Pour eux, cela passe aussi par la fin des contrôles d'identité abusifs, qui crispent les relations entre les jeunes et la police. François Hollande s'était engagé à lutter contre ces "contrôles au faciès", mais le gouvernement a abandonné l'idée de "récépissés" réclamés par les associations.

Il n'en a pas fallu plus au collectif Stop le contrôle au faciès pour accuser le PS d'avoir "trahi les minorités".

D'autres, dont Les Marianne de la diversité et le club Averroes (qui promet la diversité dans les médias) , ont dénoncé dans le Monde une "mise au ban systématique" des citoyens ultramarins et issus de l'immigration dans les dernières nominations.

"Je comprends très bien les attentes et l'impatience légitime", a déclaré lundi le Premier ministre Jean-Marc Ayrault, lors de son premier déplacement en banlieue, à Clichy-sous-Bois. Le lendemain, il promettait "le retour de l'Etat dans les quartiers", à l'issue d'un Comité interministériel des Villes.

Cette réunion, qui a réuni 20 ministres, a permis d'adopter 27 mesures pour la banlieue. Mais faute de marge de manoeuvre financière, le gouvernement a surtout misé sur le redéploiement de dispositifs existants vers les zones sensibles.

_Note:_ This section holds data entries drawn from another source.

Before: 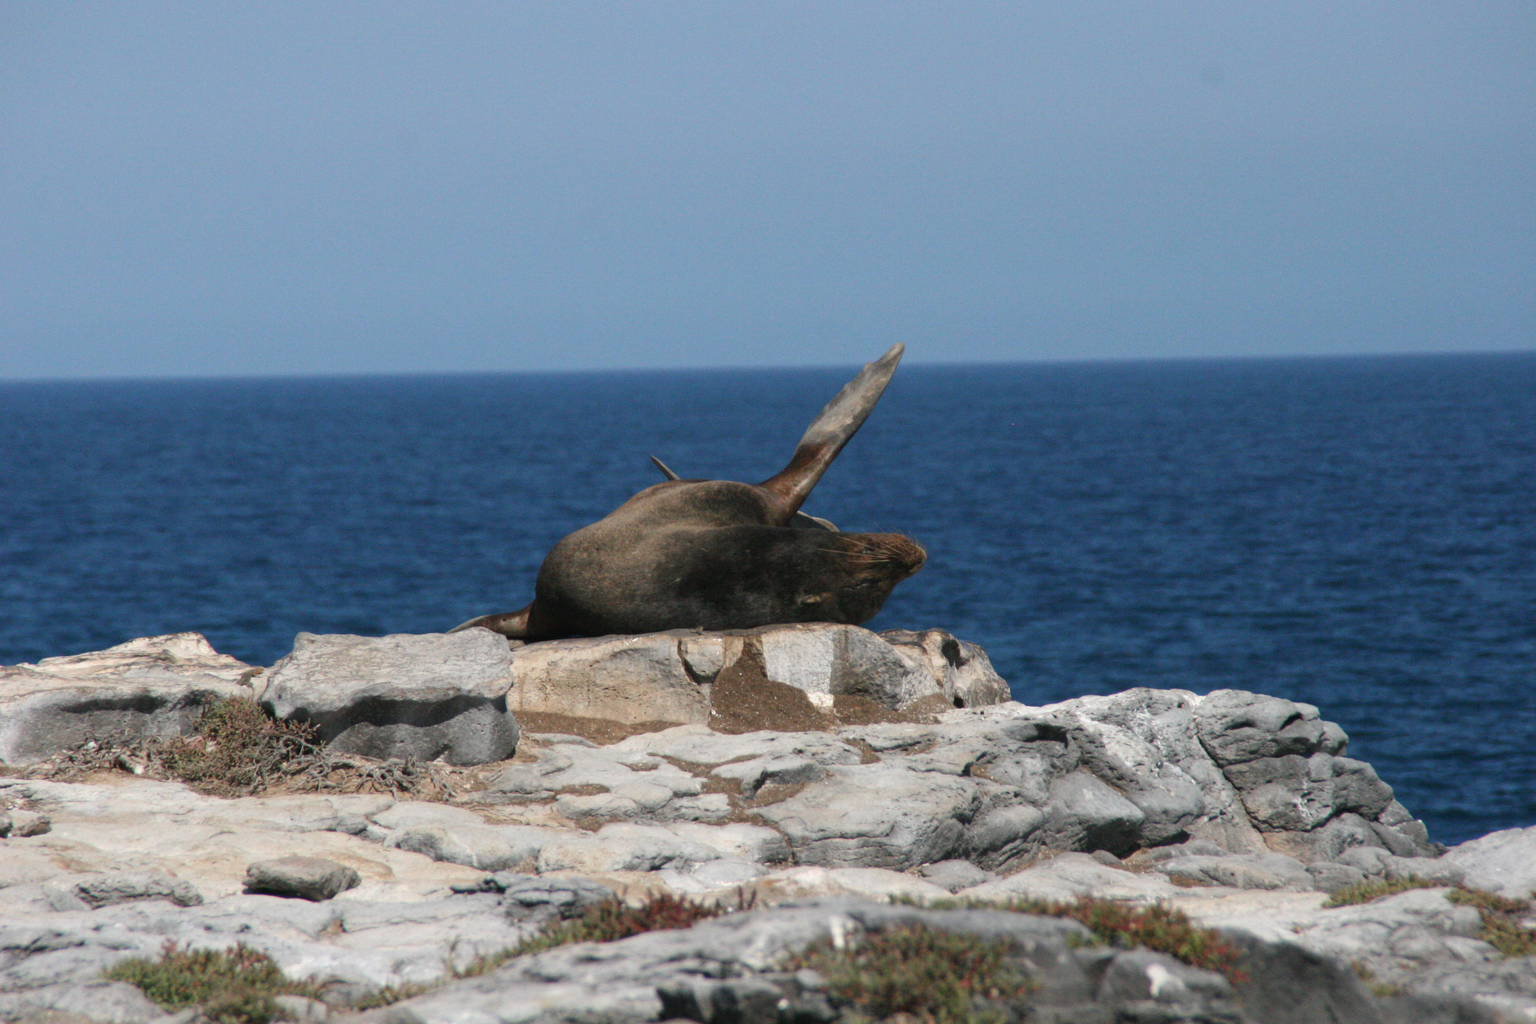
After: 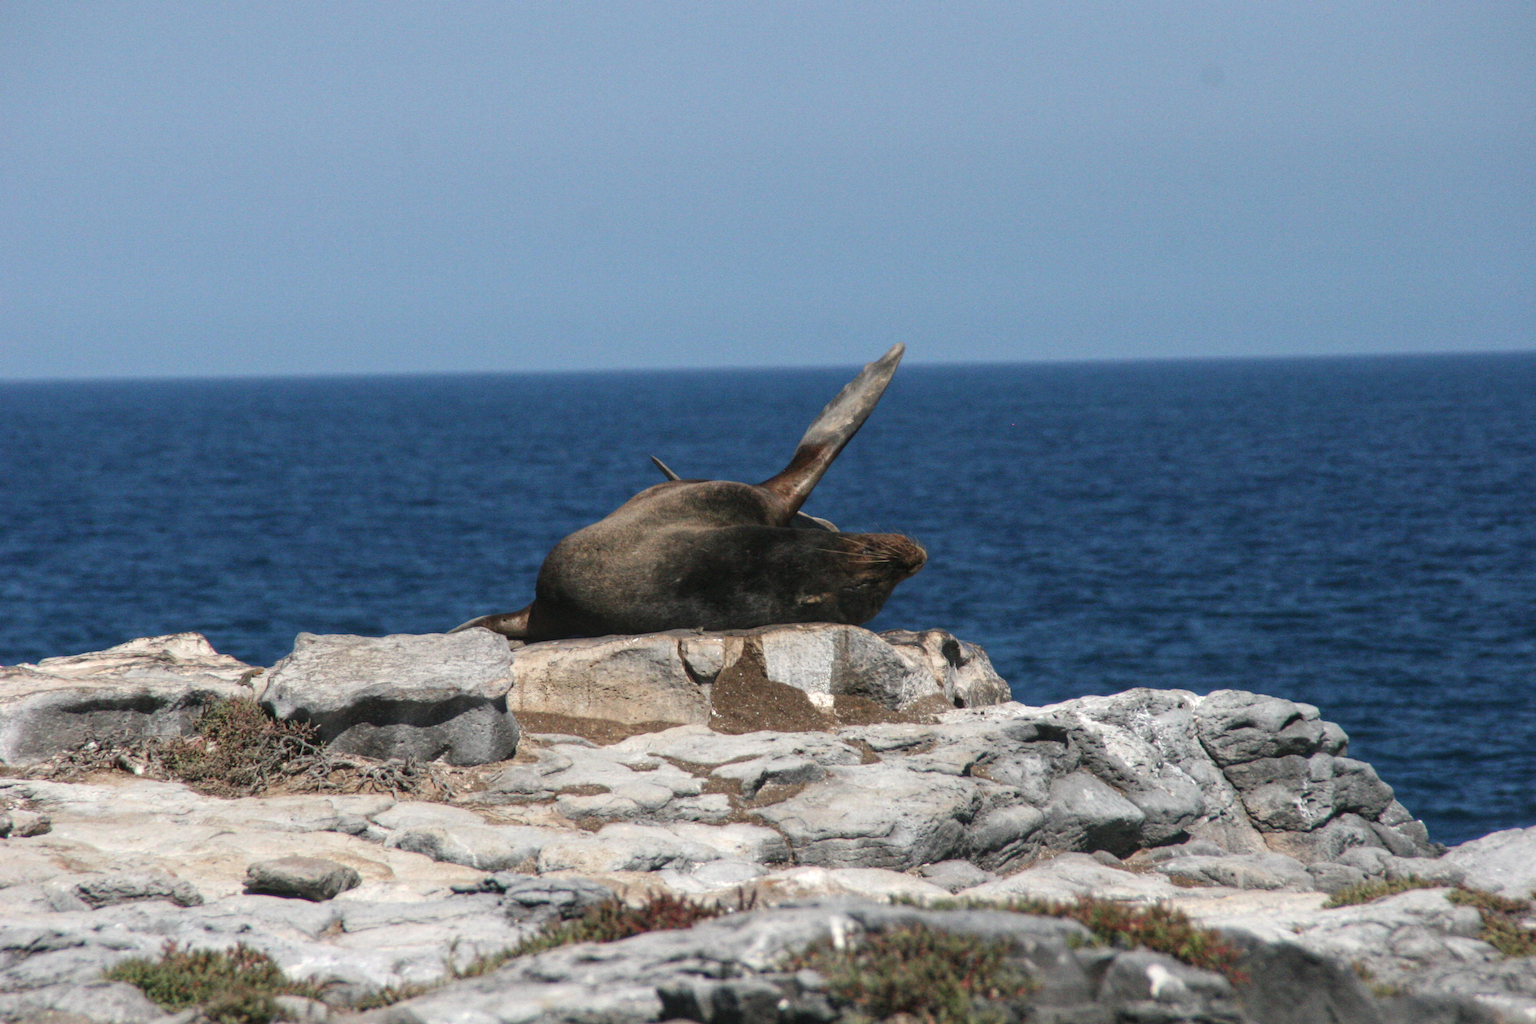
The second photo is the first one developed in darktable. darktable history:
exposure: black level correction -0.005, exposure 0.055 EV, compensate highlight preservation false
local contrast: detail 130%
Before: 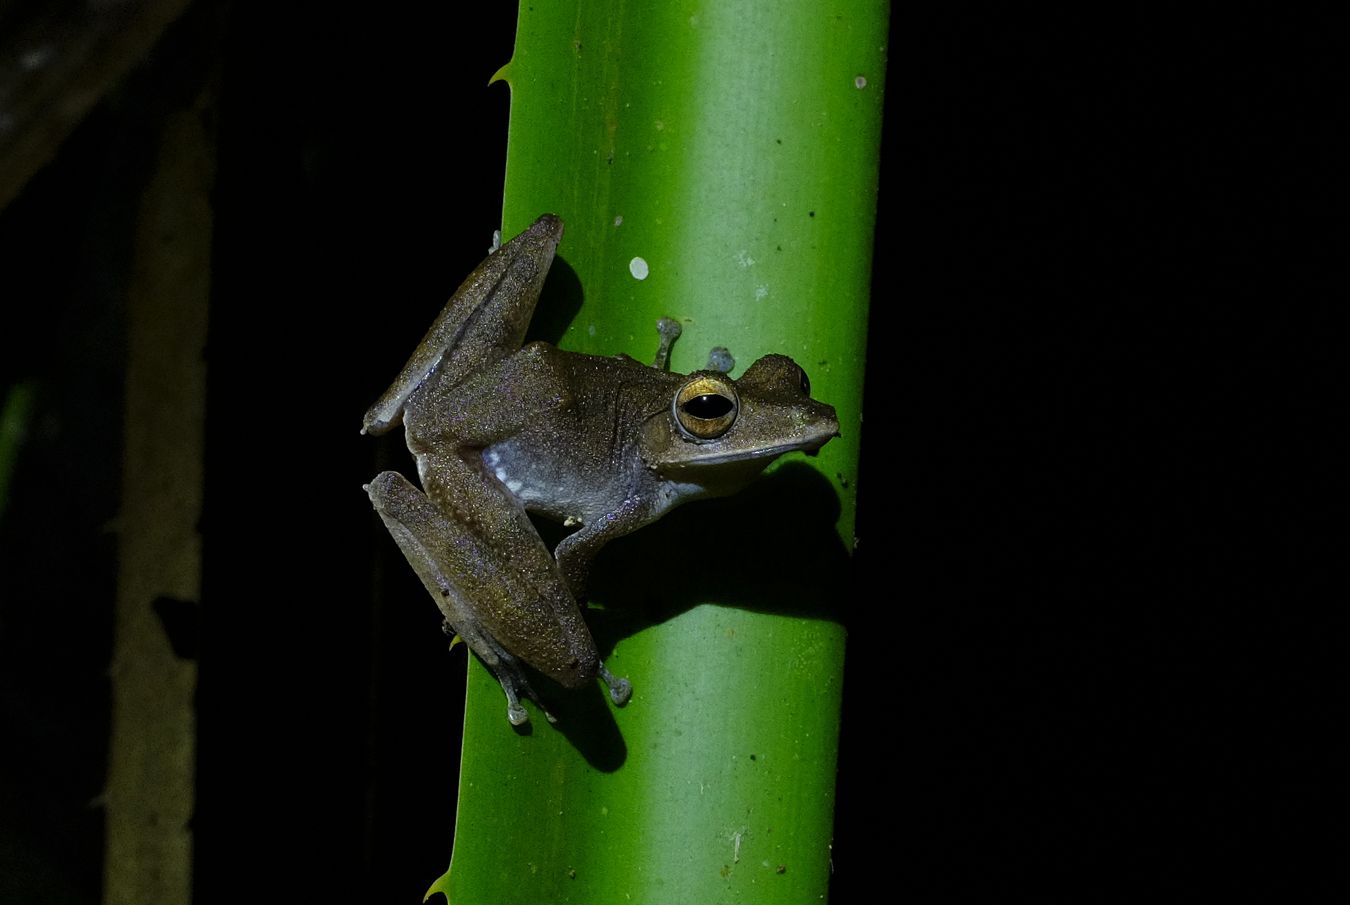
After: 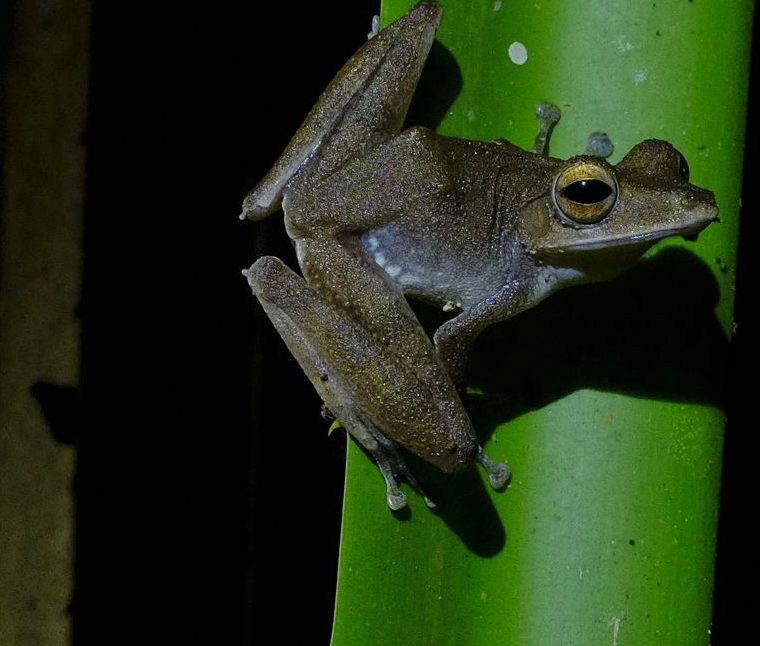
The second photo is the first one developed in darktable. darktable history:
tone equalizer: -8 EV 0.25 EV, -7 EV 0.417 EV, -6 EV 0.417 EV, -5 EV 0.25 EV, -3 EV -0.25 EV, -2 EV -0.417 EV, -1 EV -0.417 EV, +0 EV -0.25 EV, edges refinement/feathering 500, mask exposure compensation -1.57 EV, preserve details guided filter
crop: left 8.966%, top 23.852%, right 34.699%, bottom 4.703%
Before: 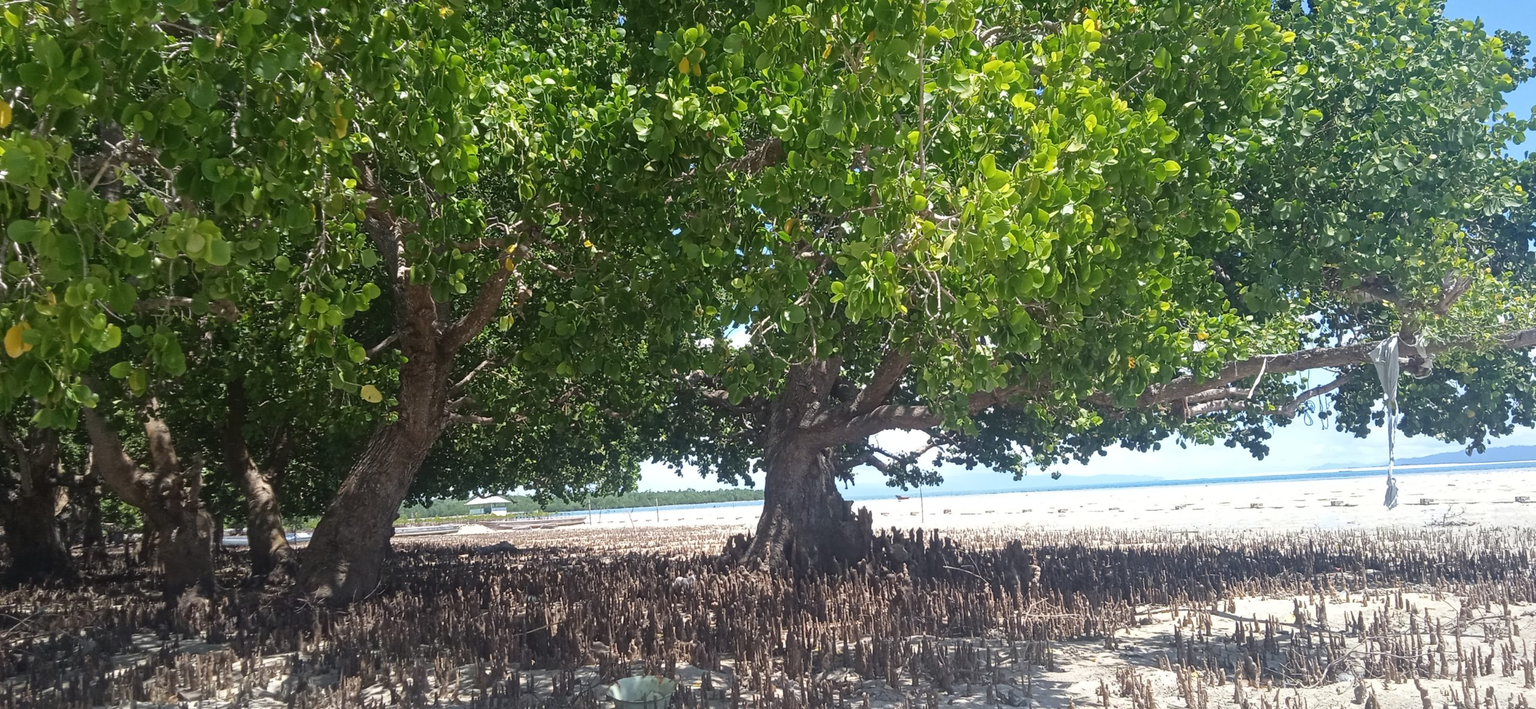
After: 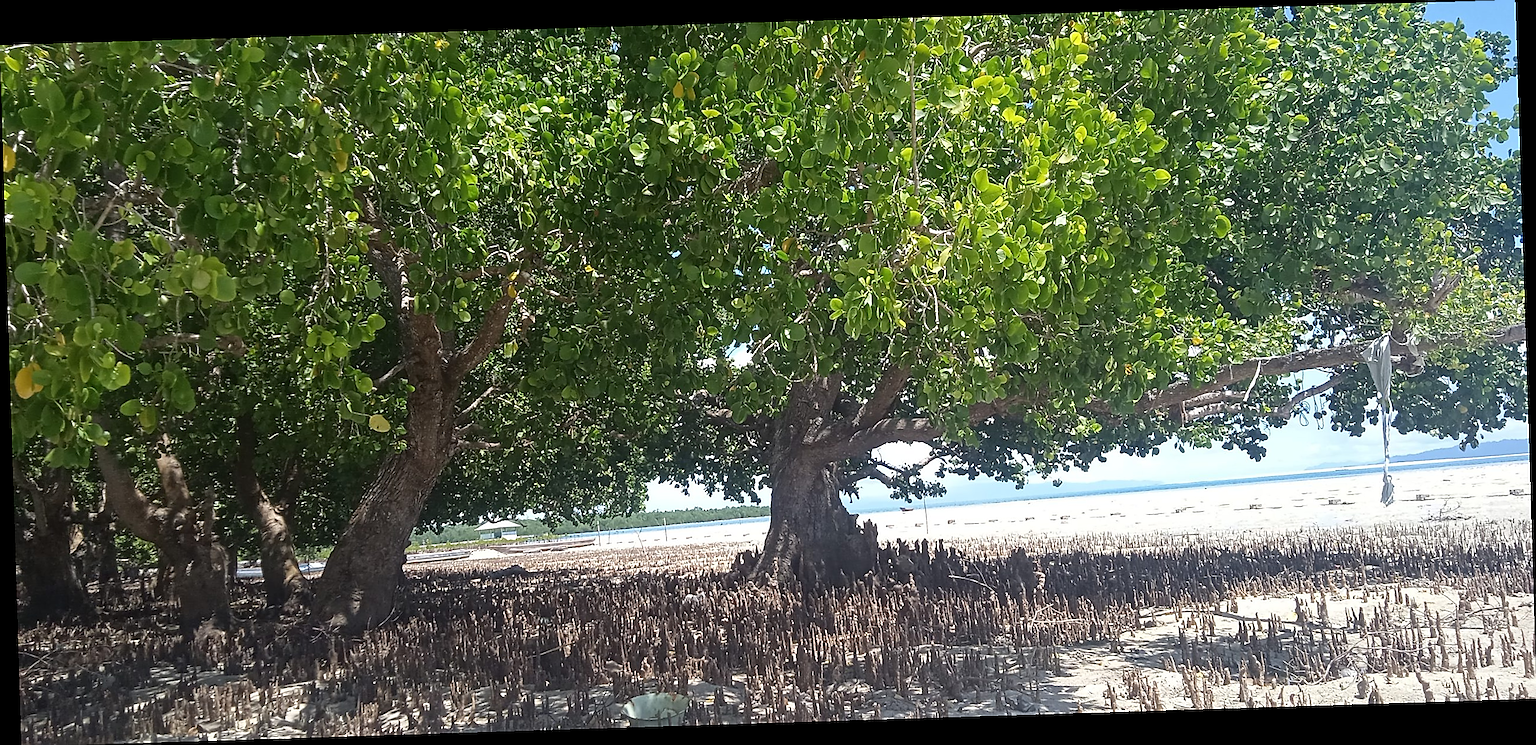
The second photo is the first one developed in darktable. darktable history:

Pas sûr que cela suffise à calmer les esprits. Pour le rappeur et militant associatif Axiom, l'idée d'une réunion interministérielle était "plutôt saine et positive". Mais il craint qu'elle ne soit pas suivi d'effets puisque, selon lui, "tout le monde se fiche de la lutte contre les discriminations car personne ne mesure l'ampleur de la colère."